Scientists have reported a new way to produce the chemotherapeutic agent etoposide, and they believe this discovery could lead to a more stable supply of the drug.
Currently, producing etoposide requires isolating one of its precursors, (–)-podophyllotoxin, from the endangered, slow-growing, Himalayan Mayapple plant (Podophyllum hexandrum).
But researchers found they could generate the immediate precursor to etoposide—(–)-4’-desmethyl-epipodophyllotoxin—in a more easily accessible, faster-growing tobacco plant (Nicotiana benthamiana).
Elizabeth Sattely, PhD, of Stanford University in California, and her graduate student, Warren Lau, described this work in Science.
The pair noted that there are 4 known genes behind (–)-podophyllotoxin production, but the full recipe for this compound has eluded researchers, in part because of the Mayapple’s immense genome.
To tap into the Mayapple’s chemotherapeutic potential, Lau and Dr Sattely first focused on the 4 known genes—PLR, SDH, CYP719A23, and DIR. Then, they analyzed RNA sequencing data from the Mayapple to identify similar genes.
Next, the pair manipulated the tobacco plant to express multiple gene candidates at once and identified the resulting compounds in leaf tissue using mass spectrometry.
Dr Sattely and Lau identified 6 new genes—OMT3, CYP71CU1, OMT1, 2-ODD, CYP71BE54, and CYP82D61.

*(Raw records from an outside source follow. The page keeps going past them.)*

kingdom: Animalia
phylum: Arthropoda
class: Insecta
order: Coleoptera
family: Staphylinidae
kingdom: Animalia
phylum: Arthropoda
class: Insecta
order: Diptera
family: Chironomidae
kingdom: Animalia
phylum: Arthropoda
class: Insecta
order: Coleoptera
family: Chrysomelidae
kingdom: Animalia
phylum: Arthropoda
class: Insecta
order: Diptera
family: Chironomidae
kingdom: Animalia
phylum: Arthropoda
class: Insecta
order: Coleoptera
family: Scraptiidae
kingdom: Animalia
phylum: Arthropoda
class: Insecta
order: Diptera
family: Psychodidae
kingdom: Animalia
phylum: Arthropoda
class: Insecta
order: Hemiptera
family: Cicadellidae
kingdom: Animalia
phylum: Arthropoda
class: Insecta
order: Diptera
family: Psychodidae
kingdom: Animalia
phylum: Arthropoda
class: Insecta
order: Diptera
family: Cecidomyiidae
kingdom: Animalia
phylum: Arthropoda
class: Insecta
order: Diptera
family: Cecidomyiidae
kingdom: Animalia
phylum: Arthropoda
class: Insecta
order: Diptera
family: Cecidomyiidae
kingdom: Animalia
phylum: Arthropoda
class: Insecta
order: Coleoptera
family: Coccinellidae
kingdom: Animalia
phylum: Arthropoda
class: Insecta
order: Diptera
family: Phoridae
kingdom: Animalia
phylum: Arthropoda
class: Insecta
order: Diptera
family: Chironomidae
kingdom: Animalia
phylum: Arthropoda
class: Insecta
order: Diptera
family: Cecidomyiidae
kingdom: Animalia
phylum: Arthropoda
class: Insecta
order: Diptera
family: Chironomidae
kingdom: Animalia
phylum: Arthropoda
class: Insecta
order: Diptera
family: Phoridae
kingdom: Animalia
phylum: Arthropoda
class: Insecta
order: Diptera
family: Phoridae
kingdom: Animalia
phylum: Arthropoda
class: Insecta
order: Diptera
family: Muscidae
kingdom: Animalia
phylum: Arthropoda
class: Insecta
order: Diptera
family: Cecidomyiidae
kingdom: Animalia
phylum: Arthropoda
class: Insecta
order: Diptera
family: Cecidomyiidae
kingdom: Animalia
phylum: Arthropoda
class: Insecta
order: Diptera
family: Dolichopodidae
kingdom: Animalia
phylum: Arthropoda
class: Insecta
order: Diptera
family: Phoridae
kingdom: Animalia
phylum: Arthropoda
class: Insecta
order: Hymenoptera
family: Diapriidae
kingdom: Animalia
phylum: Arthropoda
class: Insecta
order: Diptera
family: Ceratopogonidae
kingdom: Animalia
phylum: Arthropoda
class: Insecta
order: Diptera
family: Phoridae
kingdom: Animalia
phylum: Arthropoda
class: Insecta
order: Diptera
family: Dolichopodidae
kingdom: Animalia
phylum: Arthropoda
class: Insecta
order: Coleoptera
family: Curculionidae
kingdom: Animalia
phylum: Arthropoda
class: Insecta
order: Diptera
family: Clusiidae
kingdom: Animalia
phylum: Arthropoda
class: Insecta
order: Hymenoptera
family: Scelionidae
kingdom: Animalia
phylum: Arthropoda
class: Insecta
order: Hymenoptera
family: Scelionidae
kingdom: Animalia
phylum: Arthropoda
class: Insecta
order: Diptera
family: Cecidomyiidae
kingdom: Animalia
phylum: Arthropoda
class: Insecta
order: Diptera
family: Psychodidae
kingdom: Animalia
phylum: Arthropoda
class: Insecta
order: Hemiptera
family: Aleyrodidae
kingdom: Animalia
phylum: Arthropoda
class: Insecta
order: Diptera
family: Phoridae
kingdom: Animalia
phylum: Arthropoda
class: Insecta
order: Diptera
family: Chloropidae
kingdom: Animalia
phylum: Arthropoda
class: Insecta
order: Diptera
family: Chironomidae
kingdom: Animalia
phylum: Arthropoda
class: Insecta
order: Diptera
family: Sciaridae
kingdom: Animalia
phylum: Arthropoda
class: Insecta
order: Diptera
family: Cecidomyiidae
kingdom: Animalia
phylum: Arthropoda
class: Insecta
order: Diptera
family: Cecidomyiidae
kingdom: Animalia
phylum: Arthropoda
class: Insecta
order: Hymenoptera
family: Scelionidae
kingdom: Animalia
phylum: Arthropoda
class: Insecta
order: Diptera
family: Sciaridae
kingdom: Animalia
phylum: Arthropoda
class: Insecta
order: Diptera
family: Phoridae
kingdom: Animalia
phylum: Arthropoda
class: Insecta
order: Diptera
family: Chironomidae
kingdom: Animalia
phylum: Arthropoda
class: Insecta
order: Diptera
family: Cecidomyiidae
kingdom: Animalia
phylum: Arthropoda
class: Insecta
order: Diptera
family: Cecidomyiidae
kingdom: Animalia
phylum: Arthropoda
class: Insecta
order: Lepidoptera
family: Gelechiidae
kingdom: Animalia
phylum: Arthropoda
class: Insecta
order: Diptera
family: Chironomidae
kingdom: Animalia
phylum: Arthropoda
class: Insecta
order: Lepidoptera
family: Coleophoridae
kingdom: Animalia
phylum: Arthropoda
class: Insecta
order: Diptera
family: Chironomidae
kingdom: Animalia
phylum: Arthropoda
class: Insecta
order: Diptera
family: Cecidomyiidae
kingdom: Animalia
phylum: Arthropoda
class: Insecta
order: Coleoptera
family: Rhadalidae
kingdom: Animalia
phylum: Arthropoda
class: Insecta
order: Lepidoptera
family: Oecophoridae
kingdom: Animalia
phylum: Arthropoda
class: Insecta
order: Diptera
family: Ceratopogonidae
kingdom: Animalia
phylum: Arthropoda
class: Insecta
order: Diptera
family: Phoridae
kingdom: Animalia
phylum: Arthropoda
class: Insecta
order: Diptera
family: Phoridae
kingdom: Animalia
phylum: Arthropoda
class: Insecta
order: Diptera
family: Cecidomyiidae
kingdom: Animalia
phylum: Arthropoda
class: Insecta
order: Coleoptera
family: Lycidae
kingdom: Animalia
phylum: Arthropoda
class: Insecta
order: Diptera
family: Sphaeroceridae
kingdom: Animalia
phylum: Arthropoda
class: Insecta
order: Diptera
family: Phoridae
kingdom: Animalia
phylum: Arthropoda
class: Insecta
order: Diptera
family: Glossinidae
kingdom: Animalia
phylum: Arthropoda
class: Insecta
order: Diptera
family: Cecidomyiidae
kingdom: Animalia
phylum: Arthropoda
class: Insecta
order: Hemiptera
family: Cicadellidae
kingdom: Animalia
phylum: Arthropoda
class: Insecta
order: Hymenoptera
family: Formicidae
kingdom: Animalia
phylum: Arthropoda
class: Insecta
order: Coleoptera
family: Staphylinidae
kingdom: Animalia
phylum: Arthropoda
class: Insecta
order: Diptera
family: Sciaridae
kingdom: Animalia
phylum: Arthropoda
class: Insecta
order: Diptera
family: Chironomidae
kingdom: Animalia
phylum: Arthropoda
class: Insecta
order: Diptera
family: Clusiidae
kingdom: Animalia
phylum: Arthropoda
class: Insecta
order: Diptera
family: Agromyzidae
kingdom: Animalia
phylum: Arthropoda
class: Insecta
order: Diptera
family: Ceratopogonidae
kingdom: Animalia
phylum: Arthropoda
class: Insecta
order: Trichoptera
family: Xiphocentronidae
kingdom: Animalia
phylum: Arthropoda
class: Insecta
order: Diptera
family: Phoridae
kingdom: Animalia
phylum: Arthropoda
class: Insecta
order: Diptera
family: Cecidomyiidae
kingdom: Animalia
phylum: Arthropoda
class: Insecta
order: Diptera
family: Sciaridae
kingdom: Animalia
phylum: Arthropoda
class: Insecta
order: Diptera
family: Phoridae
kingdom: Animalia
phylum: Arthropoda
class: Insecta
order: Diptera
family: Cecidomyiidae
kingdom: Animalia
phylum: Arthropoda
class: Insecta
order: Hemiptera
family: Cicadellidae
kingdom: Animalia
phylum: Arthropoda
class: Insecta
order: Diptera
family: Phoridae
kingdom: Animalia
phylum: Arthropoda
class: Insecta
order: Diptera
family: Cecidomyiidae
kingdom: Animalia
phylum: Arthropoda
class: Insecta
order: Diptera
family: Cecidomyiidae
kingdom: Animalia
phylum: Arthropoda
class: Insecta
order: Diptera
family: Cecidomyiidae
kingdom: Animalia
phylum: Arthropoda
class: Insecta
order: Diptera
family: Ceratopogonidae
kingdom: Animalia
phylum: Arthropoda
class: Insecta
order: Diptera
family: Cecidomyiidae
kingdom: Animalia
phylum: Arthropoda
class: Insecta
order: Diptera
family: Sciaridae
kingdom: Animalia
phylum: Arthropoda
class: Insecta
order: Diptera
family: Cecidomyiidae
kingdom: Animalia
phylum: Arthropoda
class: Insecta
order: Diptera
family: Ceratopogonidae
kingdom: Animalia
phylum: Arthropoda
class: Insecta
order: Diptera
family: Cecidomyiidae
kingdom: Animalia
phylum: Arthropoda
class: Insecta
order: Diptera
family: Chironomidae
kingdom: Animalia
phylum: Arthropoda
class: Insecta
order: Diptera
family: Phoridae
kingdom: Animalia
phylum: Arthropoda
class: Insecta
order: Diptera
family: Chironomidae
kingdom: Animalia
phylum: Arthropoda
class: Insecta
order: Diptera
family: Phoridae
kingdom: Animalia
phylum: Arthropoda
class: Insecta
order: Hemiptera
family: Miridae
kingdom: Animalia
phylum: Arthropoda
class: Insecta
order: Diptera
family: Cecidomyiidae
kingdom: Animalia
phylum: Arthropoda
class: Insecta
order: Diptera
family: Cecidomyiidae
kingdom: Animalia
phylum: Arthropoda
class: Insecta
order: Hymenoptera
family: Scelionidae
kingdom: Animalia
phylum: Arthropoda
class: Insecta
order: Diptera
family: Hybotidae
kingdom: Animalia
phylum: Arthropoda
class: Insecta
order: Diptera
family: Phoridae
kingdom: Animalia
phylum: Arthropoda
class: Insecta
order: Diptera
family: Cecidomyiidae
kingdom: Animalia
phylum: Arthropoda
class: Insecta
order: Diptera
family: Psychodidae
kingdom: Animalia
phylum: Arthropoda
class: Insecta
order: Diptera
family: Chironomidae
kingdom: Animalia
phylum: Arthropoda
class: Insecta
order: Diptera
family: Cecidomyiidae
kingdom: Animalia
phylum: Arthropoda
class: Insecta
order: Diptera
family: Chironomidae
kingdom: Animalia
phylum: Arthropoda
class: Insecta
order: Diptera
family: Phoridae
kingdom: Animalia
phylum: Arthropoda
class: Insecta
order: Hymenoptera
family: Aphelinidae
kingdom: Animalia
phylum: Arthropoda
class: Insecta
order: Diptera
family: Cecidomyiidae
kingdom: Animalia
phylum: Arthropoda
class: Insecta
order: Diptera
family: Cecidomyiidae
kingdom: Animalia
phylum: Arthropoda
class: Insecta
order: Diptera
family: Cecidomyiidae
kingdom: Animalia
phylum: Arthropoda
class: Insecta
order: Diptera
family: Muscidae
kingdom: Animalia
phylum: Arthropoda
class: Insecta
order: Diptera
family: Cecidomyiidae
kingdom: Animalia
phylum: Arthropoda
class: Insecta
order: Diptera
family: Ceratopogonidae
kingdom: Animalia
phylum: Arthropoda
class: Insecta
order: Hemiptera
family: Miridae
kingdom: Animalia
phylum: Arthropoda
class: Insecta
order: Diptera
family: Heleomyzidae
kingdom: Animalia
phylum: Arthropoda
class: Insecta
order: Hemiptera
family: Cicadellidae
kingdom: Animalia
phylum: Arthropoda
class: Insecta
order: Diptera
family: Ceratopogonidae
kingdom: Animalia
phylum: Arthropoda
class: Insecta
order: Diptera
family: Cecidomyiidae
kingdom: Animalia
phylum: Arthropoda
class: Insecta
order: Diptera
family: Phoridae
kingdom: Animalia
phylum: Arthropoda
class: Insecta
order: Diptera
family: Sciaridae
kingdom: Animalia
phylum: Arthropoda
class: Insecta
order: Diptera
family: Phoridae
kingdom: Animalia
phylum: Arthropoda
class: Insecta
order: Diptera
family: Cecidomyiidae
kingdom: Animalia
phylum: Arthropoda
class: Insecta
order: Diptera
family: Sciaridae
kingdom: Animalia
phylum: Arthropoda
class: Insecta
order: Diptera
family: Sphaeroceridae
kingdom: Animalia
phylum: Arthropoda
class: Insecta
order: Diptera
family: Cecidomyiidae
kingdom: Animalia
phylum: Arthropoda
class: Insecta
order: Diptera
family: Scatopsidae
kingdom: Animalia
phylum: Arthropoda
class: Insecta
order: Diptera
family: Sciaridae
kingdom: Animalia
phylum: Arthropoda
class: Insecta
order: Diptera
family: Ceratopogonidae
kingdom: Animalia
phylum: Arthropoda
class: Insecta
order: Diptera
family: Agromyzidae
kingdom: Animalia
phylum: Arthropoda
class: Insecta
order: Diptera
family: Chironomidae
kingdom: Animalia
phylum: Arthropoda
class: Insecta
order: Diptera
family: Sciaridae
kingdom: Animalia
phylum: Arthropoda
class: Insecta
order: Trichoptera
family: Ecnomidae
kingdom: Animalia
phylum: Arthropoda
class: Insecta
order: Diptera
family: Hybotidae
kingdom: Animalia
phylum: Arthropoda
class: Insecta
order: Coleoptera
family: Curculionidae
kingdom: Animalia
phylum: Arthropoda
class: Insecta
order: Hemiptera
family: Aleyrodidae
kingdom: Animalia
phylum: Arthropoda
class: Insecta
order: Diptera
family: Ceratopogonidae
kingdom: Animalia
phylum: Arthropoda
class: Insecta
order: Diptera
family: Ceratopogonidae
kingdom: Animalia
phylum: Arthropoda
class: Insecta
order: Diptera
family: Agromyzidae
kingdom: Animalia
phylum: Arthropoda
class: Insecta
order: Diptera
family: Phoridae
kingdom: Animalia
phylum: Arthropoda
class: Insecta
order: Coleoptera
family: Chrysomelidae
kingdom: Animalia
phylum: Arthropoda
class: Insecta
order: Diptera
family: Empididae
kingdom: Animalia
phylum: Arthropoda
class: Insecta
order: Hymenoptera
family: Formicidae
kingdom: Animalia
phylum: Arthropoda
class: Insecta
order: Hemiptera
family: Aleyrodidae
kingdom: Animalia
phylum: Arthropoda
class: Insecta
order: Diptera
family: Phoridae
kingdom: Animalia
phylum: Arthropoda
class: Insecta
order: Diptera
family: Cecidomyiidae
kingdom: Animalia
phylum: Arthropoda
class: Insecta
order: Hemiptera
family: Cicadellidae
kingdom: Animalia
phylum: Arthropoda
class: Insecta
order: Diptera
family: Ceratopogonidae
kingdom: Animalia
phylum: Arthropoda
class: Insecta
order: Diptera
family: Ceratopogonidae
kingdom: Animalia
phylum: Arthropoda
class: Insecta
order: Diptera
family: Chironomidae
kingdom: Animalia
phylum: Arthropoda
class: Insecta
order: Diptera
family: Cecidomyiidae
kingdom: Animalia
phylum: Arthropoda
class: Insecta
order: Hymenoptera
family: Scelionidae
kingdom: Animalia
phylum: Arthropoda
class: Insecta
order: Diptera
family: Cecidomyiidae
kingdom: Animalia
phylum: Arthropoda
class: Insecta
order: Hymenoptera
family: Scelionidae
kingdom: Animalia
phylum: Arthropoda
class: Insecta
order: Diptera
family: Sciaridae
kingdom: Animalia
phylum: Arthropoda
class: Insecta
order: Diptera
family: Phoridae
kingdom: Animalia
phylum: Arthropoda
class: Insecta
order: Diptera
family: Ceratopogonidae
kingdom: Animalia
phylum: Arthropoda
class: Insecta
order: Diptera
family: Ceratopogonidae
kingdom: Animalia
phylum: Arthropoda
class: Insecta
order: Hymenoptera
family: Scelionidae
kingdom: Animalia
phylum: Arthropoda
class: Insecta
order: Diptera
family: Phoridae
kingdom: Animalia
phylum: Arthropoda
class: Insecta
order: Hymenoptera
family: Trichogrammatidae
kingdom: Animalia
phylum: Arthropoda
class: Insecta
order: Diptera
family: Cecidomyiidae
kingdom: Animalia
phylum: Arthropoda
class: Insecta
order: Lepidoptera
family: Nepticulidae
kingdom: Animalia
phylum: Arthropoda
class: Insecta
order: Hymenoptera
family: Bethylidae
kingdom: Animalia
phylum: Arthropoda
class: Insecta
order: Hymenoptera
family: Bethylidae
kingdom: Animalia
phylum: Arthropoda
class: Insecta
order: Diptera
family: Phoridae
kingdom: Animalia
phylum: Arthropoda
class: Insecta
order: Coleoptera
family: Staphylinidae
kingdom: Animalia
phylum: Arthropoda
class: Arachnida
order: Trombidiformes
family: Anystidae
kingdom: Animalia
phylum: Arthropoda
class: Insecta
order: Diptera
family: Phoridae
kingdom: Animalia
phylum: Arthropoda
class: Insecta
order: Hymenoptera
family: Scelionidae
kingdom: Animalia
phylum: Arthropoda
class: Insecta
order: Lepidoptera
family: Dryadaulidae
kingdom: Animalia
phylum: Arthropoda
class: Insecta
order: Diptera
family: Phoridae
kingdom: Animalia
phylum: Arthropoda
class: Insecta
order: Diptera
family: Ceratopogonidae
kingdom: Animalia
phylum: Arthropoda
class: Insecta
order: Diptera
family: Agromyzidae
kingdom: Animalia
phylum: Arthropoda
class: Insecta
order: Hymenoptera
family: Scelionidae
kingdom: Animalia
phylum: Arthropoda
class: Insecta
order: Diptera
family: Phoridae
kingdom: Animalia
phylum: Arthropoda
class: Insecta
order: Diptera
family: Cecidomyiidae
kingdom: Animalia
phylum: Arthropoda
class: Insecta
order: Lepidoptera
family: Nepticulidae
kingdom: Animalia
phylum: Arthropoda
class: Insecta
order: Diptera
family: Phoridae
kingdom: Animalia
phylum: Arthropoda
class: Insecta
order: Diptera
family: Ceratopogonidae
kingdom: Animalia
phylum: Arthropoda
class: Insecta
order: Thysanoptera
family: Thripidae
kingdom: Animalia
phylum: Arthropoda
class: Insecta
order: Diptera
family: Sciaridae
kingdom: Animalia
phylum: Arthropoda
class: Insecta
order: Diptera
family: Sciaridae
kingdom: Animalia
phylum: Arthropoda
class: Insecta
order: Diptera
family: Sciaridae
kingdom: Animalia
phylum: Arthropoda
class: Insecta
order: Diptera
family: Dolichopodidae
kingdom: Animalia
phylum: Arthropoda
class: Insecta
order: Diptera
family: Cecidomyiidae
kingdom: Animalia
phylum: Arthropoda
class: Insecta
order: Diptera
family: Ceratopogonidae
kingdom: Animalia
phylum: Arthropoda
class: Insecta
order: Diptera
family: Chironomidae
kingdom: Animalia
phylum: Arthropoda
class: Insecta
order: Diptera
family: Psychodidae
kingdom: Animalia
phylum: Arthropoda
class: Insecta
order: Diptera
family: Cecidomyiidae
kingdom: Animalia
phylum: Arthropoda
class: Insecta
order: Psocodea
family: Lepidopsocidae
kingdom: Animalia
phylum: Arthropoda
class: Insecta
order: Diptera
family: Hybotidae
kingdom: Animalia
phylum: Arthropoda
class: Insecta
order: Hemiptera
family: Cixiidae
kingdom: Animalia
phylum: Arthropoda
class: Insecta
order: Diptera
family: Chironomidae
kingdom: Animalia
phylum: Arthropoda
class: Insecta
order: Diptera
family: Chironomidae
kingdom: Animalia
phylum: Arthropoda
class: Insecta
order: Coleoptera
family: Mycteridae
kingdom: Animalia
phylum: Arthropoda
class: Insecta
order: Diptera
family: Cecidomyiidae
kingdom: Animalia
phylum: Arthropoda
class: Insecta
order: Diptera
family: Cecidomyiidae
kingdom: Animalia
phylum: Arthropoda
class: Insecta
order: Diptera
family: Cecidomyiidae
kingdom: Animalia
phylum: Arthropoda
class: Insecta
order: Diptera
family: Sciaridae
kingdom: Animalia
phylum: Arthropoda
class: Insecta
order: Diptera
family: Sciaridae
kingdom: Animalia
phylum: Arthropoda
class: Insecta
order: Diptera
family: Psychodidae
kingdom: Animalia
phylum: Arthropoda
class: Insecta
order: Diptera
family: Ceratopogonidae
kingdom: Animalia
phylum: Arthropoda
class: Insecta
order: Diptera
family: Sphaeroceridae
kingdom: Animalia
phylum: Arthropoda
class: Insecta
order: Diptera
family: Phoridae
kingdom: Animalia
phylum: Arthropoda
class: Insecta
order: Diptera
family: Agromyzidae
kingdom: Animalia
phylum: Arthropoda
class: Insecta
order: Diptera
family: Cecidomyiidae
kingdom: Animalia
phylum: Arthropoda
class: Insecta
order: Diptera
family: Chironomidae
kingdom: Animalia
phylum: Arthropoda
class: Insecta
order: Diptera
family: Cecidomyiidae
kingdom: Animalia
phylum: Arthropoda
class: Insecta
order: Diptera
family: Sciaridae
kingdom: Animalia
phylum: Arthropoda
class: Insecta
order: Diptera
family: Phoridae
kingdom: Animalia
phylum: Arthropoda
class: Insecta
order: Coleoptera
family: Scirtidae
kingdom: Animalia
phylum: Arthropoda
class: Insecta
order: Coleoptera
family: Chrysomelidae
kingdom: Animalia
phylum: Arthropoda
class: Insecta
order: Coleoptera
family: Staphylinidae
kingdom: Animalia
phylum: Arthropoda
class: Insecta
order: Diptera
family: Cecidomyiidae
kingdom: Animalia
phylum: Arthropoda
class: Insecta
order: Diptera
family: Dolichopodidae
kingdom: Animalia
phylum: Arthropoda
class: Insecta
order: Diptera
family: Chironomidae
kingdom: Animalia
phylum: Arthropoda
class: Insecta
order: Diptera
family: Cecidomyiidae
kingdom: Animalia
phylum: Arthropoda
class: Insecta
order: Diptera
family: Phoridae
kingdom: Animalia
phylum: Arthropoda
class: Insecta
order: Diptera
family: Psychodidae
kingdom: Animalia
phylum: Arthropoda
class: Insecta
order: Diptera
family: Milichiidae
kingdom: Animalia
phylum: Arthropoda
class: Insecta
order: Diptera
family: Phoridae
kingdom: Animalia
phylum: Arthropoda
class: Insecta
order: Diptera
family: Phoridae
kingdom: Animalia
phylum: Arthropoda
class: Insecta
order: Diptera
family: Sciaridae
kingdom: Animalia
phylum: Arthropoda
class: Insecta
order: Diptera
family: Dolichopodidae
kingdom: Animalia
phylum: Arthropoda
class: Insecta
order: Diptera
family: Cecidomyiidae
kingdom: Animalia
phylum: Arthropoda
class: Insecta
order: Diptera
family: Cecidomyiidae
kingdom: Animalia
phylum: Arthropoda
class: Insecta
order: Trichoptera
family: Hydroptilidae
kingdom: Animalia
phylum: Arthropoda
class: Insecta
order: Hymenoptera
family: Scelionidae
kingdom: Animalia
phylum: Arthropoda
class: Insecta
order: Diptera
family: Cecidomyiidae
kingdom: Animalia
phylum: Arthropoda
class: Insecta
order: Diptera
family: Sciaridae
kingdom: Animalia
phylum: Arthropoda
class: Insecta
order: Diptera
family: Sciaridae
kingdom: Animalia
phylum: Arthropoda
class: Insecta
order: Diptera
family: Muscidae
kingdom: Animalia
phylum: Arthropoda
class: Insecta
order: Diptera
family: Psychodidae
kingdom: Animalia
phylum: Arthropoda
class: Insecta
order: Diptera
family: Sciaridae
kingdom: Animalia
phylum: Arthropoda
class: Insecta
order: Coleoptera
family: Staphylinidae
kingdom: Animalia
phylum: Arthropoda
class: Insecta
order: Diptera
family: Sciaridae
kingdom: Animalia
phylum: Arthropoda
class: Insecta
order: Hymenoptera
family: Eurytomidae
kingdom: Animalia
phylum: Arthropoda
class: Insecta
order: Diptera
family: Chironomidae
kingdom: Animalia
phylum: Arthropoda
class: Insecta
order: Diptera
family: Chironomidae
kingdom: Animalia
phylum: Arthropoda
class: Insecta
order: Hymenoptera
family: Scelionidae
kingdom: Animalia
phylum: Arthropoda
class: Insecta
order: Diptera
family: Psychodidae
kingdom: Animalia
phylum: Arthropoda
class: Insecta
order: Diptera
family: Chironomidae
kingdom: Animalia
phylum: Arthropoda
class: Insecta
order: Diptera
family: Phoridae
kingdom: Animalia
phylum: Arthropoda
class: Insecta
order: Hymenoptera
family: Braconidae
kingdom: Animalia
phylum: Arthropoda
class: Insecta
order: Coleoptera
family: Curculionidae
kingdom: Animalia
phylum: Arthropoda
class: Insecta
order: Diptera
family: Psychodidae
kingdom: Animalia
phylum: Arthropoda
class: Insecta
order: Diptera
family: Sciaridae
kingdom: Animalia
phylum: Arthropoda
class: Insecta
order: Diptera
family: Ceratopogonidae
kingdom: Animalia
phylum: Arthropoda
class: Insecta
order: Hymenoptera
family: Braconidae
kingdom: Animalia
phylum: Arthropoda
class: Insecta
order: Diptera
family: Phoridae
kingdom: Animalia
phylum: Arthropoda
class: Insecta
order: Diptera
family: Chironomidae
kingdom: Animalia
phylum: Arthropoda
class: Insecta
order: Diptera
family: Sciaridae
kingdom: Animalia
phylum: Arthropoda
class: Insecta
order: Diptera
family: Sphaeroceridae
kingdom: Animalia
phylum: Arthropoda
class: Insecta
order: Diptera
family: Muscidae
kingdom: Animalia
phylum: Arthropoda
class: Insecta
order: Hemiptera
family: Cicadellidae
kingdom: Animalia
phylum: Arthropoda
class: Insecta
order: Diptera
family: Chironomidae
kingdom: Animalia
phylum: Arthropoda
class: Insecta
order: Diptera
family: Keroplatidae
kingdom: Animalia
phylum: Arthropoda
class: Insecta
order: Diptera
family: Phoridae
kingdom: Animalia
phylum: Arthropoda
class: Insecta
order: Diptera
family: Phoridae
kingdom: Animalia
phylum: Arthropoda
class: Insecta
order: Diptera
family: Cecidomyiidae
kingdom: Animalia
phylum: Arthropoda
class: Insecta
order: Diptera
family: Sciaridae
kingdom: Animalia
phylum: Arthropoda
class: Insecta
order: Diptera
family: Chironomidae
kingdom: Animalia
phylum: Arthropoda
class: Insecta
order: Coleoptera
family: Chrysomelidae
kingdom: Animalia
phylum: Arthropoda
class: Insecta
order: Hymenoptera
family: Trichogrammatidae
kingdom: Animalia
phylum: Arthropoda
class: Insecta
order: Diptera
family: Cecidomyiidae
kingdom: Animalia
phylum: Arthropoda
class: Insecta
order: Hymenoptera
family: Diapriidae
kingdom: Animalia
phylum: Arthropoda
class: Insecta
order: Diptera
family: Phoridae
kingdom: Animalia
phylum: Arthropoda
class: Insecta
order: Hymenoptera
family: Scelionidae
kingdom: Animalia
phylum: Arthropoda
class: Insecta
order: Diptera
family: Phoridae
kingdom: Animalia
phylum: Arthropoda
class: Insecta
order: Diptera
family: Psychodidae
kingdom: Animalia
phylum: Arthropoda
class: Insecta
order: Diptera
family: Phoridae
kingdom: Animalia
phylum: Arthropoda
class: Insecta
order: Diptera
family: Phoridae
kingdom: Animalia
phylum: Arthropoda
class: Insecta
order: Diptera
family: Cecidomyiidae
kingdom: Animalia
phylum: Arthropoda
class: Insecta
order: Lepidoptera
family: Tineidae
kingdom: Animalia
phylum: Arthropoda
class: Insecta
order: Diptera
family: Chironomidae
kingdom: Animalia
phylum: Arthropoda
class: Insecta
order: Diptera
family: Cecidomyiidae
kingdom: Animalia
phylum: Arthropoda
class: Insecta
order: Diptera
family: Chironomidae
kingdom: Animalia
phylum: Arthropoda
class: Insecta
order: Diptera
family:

These genes, when expressed with the original 4, produce the immediate etoposide precursor (–)-4′-desmethyl-epipodophyllotoxin, which outperforms (–)-podophyllotoxin as a chemotherapy ingredient.
The researchers said this work has revealed a simpler and more direct route to etoposide that circumvents the semisynthetic epimerization and demethylation required to produce etoposide from (–)-podophyllotoxin.
However, Dr Sattely said the eventual goal is to use yeast instead of plants to produce etoposide. Yeast can be grown in large vats and may therefore provide a more stable source of drugs.
In addition, yeast provides the opportunity to modify genes to produce proteins with slightly different functions. And it may be possible to feed the yeast a slightly different starting product, thereby changing the chemical a molecular assembly line churns out.
These approaches could provide a way of tweaking existing drugs in an effort to improve them.